百世传媒(Best Media)在举办仿制药研发中配方开发和生物等效性预测的依据培训中,培训人员与主讲嘉宾(马小波博士)互动反响强烈。我们会将互动问答内容依次整理到“医药领袖”微信平台,欢迎大家关注交流!
BCS分类中,为什么同一个原料可以同属于两个截然相反的BCS分类呢?比如Erythromycin同属于class II和class III
答: 生物药剂分类系统(BCS)是基于药物本身的水溶性和通透性进行科学分类的一种系统。其基本定义是:如果一个药物的最高剂量量能够溶解于< 250 毫升,pH 在 1.0~7.5 范围的溶液中,则认为此药物具有高溶解性;反之,具有低溶解性。另外,如果该药物在胃肠道内不呈现不稳定的迹象,其吸收超过 90%以上(此数据由物质平衡方法测定,或与静脉注射相比较而得),则认为此药物具有高通透性。然而,如果测试结果处于该定义值的边缘,则不同的文献可能将它归到不同的 BCS 类别。建议你自己查一下 Erythromycin 的溶解性及通透性数据,看看归哪类比较合理。
请教一下您提到生产工艺中选择高、低转速的剪切混合或湿法制粒工艺,剪切速度选择高或低的原因何在?与药物性质相关吗?
答:工艺研究阶段影响产品质量(如溶出度)的工艺参数很多。选择高或低剪切速度要考虑的因素也很多,如黏合剂用量、制粒搅拌转速、制粒时间等。物料旋转速度等于搅拌转速,一般认为剪切转速正比于剪切桨剪切颗粒时的强度和次数;在剪切转速相同的情况下,搅拌速度越高,同一物料经过剪切桨的次数越多,被剪切的次数就越多。在搅拌转速相同的情况下,剪切转速越高,同一物料被剪切的程度越高,次数也越多,而物料被剪切次数越多,强度越高,颗粒就越细,也越紧实;另外,湿整粒筛网大小也是重要因素,筛网越小整粒后的颗粒越紧实。对与湿法制粒放大,粘合剂用量一般不是等比例变化。如从十万片到百万片,并不是简单的将粘合剂溶液增加到十倍的量。一般是要稍微减少点用量的,如将放大倍数乘以 85%左右。
想请问下体内体外相关性时,是得先做出原研产品的药时曲线,消除曲线,还有溶出曲线,但是计算得到的体内外相关性后,对于仿制药的溶出曲线研究的指导意义在哪?
答: 如果能够得到仿制产品的药时曲线, 消除曲线,还有溶出曲线从而建立体内外相关性,就可以通过大量溶出数据建立溶出曲线,从而得到药时曲线,并和原研药的药时曲线比较,判断是否能达到生物等效。这个方法比直接做生物等效性试验要简单快捷,并节省大量费用。

○ ○ ○ ○ ○

▶ _任务_:
• A. 把节选中从"答:工艺研究阶段影响产品质量"到"溶出曲线研究的指导意义在哪?"(含首尾)的部分重写一遍,其中的"粘合剂"一律替换成"黏合剂"。
• B. 根据节选回答:
(i) 按BCS的定义,药物最高剂量需溶解于多少体积、什么pH范围的溶液中才算高溶解性?
(ii) 湿法制粒放大时,粘合剂用量一般怎样调整?
(iii) 建立体内外相关性后用溶出数据判断生物等效,比直接做生物等效性试验有哪些好处?
这些记录与节选的内容并无关联。

▶ _所附记录_:
○ ○ ○ ○ ○

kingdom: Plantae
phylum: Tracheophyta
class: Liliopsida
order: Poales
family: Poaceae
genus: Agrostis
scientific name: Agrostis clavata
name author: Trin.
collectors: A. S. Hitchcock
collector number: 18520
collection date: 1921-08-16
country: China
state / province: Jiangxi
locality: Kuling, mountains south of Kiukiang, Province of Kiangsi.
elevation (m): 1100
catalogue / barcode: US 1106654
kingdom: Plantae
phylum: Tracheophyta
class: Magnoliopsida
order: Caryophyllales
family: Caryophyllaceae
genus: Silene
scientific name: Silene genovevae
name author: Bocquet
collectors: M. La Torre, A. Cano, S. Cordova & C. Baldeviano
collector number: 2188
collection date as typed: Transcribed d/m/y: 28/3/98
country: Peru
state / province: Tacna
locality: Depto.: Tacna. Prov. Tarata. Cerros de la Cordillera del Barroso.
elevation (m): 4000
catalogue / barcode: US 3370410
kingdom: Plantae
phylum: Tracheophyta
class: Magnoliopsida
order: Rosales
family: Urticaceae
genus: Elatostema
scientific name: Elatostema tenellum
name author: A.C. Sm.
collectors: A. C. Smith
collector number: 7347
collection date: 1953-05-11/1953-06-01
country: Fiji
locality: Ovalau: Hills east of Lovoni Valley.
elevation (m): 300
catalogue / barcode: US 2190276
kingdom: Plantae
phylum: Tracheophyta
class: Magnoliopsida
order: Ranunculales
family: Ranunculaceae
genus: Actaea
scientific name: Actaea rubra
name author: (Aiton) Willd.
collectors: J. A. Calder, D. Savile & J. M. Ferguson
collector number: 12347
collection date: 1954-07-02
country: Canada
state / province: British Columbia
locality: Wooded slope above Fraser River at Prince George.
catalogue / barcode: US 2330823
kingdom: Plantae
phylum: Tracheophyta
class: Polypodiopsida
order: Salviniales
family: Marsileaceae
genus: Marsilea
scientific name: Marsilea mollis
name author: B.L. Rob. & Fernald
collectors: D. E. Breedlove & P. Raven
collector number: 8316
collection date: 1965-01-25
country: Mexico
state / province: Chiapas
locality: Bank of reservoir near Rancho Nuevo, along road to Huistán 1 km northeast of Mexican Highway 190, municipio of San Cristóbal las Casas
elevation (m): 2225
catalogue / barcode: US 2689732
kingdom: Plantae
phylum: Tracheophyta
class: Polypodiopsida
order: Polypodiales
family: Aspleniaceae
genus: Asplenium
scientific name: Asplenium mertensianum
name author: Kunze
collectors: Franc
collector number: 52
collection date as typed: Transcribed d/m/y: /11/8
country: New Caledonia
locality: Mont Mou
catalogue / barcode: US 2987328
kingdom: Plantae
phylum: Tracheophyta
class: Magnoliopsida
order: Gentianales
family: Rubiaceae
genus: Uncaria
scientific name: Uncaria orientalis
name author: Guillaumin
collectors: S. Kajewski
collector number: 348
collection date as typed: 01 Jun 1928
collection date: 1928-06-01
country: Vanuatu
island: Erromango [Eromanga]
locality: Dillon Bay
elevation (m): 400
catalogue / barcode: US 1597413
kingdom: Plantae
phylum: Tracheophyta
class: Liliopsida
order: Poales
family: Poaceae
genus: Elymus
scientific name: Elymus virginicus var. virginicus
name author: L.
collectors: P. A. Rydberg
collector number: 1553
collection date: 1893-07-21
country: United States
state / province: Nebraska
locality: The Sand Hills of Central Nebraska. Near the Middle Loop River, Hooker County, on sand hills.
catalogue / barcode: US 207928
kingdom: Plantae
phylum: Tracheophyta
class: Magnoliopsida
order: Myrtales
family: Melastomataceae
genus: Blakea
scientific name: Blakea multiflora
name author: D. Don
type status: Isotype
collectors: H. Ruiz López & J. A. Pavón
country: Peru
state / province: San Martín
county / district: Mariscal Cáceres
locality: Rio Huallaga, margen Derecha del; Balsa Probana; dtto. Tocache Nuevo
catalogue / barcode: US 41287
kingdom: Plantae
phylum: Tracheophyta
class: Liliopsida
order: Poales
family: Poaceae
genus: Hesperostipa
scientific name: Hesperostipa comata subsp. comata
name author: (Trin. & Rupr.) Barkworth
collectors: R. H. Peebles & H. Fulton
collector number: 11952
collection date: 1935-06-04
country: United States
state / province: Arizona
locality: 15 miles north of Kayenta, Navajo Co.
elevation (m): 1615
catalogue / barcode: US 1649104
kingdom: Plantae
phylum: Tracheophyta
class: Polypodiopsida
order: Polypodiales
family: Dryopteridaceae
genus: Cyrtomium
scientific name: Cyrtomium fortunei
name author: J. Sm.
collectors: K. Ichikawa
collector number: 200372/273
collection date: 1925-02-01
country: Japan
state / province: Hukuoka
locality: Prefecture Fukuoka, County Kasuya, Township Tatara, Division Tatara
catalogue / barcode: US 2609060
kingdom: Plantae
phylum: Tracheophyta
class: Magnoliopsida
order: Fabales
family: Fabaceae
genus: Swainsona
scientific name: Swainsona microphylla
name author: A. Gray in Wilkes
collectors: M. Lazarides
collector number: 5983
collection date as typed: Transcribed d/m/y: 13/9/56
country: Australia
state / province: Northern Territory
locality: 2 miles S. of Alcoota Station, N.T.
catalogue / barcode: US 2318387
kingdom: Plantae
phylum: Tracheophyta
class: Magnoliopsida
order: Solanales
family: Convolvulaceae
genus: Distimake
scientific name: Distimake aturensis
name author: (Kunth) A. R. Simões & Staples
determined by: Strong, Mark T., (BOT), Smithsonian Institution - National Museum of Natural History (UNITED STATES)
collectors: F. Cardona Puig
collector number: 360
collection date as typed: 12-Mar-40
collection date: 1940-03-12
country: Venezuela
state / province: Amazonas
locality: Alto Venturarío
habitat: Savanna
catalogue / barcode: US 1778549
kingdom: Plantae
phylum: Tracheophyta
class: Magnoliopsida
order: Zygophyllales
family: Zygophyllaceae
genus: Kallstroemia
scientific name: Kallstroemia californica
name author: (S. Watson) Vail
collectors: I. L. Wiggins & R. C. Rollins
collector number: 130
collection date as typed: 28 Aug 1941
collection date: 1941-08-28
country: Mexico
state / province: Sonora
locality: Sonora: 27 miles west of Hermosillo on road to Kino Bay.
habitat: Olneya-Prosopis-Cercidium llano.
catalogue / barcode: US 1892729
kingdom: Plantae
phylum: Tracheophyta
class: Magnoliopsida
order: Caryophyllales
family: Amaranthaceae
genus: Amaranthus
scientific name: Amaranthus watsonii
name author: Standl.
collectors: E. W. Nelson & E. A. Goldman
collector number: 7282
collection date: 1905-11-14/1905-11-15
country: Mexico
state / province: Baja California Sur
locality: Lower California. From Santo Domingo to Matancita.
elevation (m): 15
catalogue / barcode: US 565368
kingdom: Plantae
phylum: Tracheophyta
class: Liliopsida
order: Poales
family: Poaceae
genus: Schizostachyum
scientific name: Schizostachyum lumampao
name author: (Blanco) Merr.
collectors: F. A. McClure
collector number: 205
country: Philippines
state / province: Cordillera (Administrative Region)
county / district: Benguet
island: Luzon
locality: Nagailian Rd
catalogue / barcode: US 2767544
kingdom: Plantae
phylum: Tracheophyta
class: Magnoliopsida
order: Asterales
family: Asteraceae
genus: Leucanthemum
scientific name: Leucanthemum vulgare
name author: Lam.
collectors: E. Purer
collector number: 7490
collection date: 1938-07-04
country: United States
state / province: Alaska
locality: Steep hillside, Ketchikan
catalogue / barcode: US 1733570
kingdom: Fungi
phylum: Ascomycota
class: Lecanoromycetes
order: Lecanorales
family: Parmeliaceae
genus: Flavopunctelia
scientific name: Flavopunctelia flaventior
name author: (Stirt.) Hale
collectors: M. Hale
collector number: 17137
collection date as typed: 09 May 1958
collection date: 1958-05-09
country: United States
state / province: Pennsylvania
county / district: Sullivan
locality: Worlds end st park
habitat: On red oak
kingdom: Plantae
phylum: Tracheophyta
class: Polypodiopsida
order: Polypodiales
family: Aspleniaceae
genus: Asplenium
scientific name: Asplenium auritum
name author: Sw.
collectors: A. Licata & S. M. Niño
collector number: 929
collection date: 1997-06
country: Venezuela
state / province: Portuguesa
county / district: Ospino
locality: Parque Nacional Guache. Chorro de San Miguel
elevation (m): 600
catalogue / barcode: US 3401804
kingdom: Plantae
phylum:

○ ○ ○ ○ ○

▶ _参考答案_:
• A.
答:工艺研究阶段影响产品质量(如溶出度)的工艺参数很多。选择高或低剪切速度要考虑的因素也很多,如黏合剂用量、制粒搅拌转速、制粒时间等。物料旋转速度等于搅拌转速,一般认为剪切转速正比于剪切桨剪切颗粒时的强度和次数;在剪切转速相同的情况下,搅拌速度越高,同一物料经过剪切桨的次数越多,被剪切的次数就越多。在搅拌转速相同的情况下,剪切转速越高,同一物料被剪切的程度越高,次数也越多,而物料被剪切次数越多,强度越高,颗粒就越细,也越紧实;另外,湿整粒筛网大小也是重要因素,筛网越小整粒后的颗粒越紧实。对与湿法制粒放大,黏合剂用量一般不是等比例变化。如从十万片到百万片,并不是简单的将黏合剂溶液增加到十倍的量。一般是要稍微减少点用量的,如将放大倍数乘以 85%左右。
想请问下体内体外相关性时,是得先做出原研产品的药时曲线,消除曲线,还有溶出曲线,但是计算得到的体内外相关性后,对于仿制药的溶出曲线研究的指导意义在哪?

• B.
(i) 小于250毫升,pH在1.0~7.5范围的溶液。
(ii) 一般不按等比例增加,而是稍微减少用量,例如将放大倍数乘以85%左右。
(iii) 更简单快捷,并能节省大量费用。